Hi,
with this, I wanted to share our tool and gather some feedback. It is about the deployment of TinyML models on tiny microcontrollers.
Motivation
For tiny microcontrollers, we did not find a backend for TVM that provides a suitable deployment method. The closest candidate we found would be the standalone C runtime, but this one still spends a lot of computation time and code size on JSON parsing and requires dynamic memory allocation.
As far as I understand the long-term goal to solve this issue is to develop an “Ahead-of-time compiler” that, at its core, does basically the same as my tool, but it shall be more integrated into the whole TVM flow. However, until it is ready, we believe our solution can work as a substitute.
Description
The tool requires the outputs from the relay.build
command (graph.json, params.bin, kernels.c) and generates a C source file that is able to statically execute the model without any additional TVM runtime.

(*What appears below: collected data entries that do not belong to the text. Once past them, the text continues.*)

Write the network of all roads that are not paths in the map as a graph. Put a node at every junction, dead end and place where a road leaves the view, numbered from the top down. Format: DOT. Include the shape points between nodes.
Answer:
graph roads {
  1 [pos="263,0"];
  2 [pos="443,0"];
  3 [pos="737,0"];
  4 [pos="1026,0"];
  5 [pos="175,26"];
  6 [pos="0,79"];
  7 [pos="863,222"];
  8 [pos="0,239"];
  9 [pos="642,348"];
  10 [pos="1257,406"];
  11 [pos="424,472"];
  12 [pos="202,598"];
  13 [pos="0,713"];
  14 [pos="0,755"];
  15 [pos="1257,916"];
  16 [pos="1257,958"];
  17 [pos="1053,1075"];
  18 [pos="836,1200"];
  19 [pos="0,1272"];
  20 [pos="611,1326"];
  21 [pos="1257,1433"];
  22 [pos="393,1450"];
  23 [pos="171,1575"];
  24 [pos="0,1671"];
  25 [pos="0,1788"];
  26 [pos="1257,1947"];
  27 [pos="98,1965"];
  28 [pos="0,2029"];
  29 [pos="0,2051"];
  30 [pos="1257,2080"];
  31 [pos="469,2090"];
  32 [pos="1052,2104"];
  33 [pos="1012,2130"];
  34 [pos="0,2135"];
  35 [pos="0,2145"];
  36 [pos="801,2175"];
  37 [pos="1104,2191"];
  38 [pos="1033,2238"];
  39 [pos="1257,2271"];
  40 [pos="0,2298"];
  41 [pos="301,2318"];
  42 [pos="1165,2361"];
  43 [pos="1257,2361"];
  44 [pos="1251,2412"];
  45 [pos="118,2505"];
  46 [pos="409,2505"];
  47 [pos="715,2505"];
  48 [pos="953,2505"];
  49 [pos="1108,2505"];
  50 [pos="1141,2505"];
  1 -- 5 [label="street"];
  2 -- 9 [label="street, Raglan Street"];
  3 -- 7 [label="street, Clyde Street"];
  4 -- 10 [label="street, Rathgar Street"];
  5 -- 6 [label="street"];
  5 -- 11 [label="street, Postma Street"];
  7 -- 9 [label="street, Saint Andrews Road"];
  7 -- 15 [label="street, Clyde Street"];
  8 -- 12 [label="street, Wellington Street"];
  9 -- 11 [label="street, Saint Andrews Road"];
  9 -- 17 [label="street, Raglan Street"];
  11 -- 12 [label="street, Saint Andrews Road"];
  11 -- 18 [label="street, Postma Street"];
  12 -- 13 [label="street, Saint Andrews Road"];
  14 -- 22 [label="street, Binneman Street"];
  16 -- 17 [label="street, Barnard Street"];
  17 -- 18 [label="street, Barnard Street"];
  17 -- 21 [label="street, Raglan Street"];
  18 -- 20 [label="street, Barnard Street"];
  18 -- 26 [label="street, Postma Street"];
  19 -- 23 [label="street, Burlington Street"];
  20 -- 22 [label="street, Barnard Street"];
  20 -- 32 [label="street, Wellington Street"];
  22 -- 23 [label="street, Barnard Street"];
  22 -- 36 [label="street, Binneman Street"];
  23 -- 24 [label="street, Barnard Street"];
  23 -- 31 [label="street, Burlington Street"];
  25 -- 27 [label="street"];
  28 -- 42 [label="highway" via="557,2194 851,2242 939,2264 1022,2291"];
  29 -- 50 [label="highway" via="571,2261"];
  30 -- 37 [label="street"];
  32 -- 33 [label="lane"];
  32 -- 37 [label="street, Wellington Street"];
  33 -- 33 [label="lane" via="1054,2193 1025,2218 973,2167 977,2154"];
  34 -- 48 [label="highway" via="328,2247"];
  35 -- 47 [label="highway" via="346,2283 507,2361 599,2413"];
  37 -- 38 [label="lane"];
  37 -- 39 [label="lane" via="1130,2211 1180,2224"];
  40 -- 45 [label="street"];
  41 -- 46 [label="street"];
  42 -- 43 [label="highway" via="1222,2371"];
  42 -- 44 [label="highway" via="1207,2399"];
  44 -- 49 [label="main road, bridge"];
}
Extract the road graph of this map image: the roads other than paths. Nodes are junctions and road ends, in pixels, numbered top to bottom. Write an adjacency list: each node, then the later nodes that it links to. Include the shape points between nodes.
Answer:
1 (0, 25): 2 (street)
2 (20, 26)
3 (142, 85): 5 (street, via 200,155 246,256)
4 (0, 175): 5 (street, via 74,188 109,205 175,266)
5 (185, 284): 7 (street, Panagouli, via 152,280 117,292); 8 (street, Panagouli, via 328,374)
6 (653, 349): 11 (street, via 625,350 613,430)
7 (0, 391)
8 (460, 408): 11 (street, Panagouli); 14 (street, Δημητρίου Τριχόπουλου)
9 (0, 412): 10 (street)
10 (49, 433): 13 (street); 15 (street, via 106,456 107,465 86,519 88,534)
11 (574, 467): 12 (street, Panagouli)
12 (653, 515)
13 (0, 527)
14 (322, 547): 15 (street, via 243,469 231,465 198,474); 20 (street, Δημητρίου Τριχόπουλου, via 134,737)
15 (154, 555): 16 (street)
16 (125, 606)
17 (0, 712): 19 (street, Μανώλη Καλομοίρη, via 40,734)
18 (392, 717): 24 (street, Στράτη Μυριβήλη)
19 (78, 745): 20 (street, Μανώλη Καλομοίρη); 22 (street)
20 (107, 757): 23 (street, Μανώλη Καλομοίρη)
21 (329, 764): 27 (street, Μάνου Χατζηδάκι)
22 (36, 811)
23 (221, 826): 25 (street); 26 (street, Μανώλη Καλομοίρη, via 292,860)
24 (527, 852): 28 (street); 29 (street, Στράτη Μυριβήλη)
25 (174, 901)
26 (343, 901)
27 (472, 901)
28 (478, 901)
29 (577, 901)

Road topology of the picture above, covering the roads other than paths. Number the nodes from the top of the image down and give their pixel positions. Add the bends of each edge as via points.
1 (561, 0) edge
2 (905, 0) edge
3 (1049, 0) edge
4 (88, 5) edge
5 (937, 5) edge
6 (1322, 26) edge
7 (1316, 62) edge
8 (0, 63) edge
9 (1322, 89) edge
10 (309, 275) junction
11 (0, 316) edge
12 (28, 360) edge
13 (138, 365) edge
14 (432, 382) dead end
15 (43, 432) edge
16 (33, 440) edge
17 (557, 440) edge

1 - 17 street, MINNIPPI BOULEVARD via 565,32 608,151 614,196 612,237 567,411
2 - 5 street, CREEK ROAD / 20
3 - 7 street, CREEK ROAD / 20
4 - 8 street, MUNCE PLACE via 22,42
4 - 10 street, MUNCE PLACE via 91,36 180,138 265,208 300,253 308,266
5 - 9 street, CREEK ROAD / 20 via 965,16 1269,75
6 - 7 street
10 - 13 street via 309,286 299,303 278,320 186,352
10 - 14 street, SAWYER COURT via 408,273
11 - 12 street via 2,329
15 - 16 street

The final deployable code will therefore just be the optimized kernels.c from TVM, the generated calling code that executes these kernels in the correct order, and some top-level code to use the model. This makes the deployment very efficient in terms of computation time and memory usage.
Results
The complete flow was deployed and simulated with a few models on RISC-V “rv32gc” with our simulator ETISS
Variants:
- TFLMCompiler: Our “TensorFlow Lite for Microcontrollers” flow with a similar approach for code generation of static inference code that avoids the TFLM interpreter (Link limit reached, it is on GitHub: cpetig/tflite_micro_compiler).
- µTVM: The default µTVM flow, with some added automation for the deployment, see
examples/codegen.py
. - TVMCodeGen: This tool.
We can see that TVM produces much better kernels than TFLite Micro, but for very small models, the runtime overheads hurts quite a bit. With our code generator, the overhead is eliminated and we get the best numbers that we could produce so far.